In the early 1990s, B-girls and
Riot Grrrls pushed back
hard
against male-chauvinist
rap and
punk. On Thursday nights in L.A.’s
Leimert Park, for example, at the
hip-hop institution called
Project Blowed, female MCs like Venus,
Tasha Kweli, and the legendary Medusa—considered “the
queen and high priestess” of the L.A. underground—defeated men and women in fierce rap battles and on the floor in break-dance
cyphers. Flashing her double-W hand sign and honoring the long heritage of African-American women, Medusa—like
Bessie Smith, with whom a male competitor once respectfully compared her—also made daring claim to her sexuality, even in rap battles with tough male opponents quick to write her off as a “ho.” But her deft lyricism and ferocious irony put the best of rappers on their back feet.
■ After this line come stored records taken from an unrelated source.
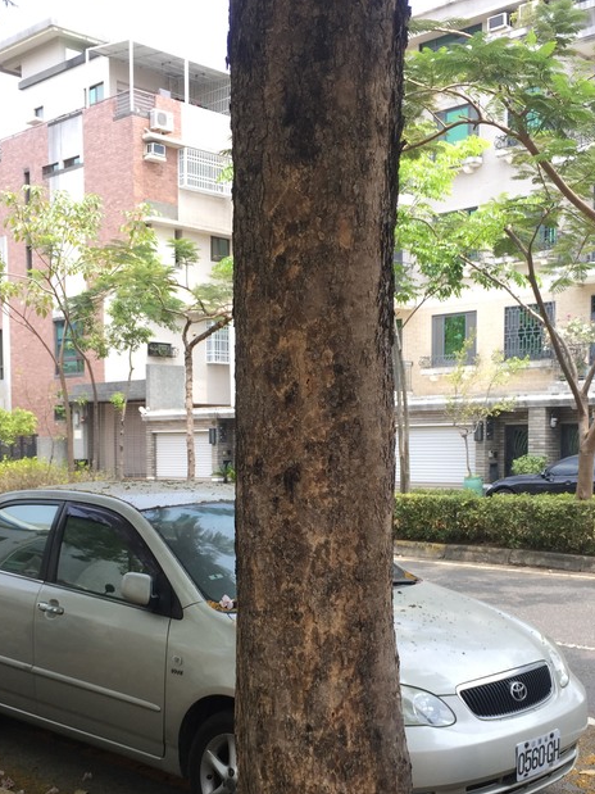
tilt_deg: -3.7
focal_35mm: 45
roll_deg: -0.1
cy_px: 539
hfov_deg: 32.2
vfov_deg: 41.5
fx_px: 1032
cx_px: 304
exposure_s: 1/314
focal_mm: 4.15
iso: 32
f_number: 2.2
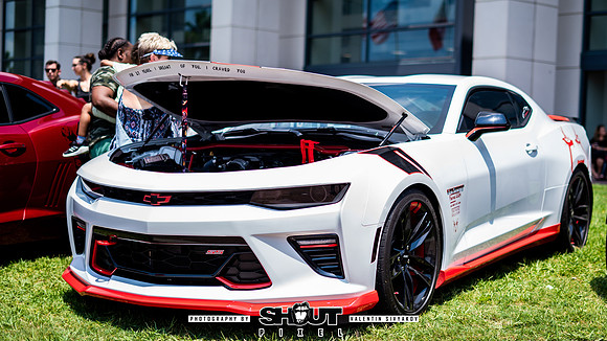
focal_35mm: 61
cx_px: 349
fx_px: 985
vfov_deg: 19.6
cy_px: 198
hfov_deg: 34.2
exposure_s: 1/1600
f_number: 2
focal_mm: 50
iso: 50
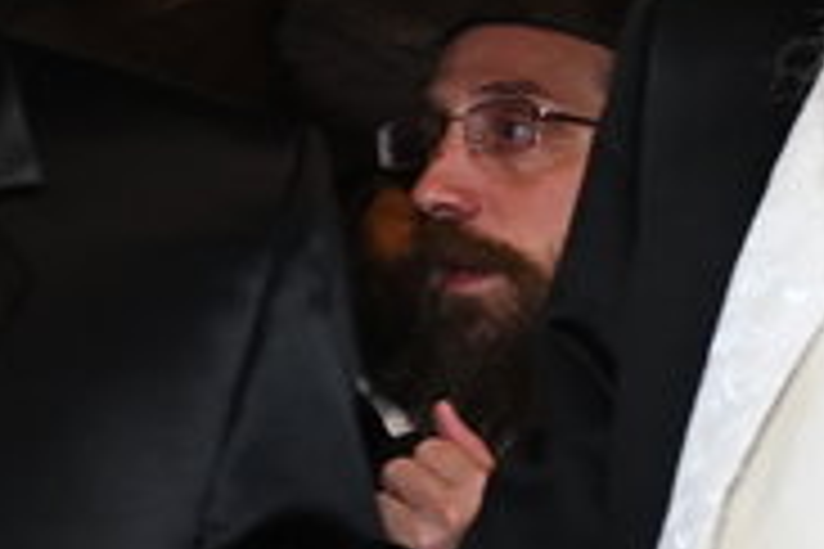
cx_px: 2265
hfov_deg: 9.4
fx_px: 4211
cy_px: 344
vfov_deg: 7.5
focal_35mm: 184
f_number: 2.8
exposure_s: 1/100
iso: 400
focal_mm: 24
As the hip-hop scholar
Marcyliena Morgan demonstrates, Medusa’s “
crowd-pleasing anthem,”
“My Pussy Is a Gangsta,” flips the street code and
satirizes both men and women: men, by “us[ing] gangsta, a hiphop term associated with misogynistic, predatory, and sadistic men,” to refer to “a woman’s sexual and reproductive organ”; women, by calling out the ones who wield their “femininity,” as Medusa puts it, “to their extreme advantage.”
Also in the early 1990s, when macho hardcore had lost its momentum, giving way to less political (and more commercial)
speed metal, the Riot Grrrl punk scene launched in Washington State and shot across the country. Technically and musically masterful Grrrl bands—spearheaded by the likes of
Bikini Kill and
Bratmobile—revitalized the punk ethos for a new generation of do-it-yourself, up-yours, uncompromising feminists. If NOW inspired the “second-wave” feminists in 1966, rejecting
the counterculture’s cavalier tone in favor of unambiguous anger, then Riot Grrrls energized the young “third wave” with all the irreverence, obscenity, and swagger of the hardcore punk movement. They resuscitated
Lester Bangs’s “Program for Mass Liberation,” rejecting the music industry’s love affair with grunge and running with small labels like Kill Rock Stars; mocking “
beergutboyrock” and needling self-important male rockers who lacked what the band Sleater-Kinney called “
rock ’n’ roll fun.” Riot Grrrls’
new wave of fire-breathing zines (
Fuckapotamus,
Something Smells, Puberty Strike,
Teenage Gang Debs
) sported creativity, power, and comedy and declared independence from male-dominated rock. Riot Grrrl attitude made a comeback in 2011, when women staged “SlutWalks” in seventy-six cities around the world and reclaimed their miniskirts as symbols of power. “
When was the last time feminism was this much fun?”
The Nation
’s
Katha Pollitt asked
.
Riot Grrrl–inspired stunts made world news in 2012, when three members of
Pussy Riot,
Russia’s multicolored-balaclava-sporting feminist punk collective, were sentenced to two years of penal-colony time for performing their anti-Putin, putatively blasphemous “Punk Prayer” in a Moscow cathedral. That same year, oversize-underpants-wearing female “
Volunteers” staged disruptive pranks and playfully resistive feminist street theater throughout the People’s Republic of China.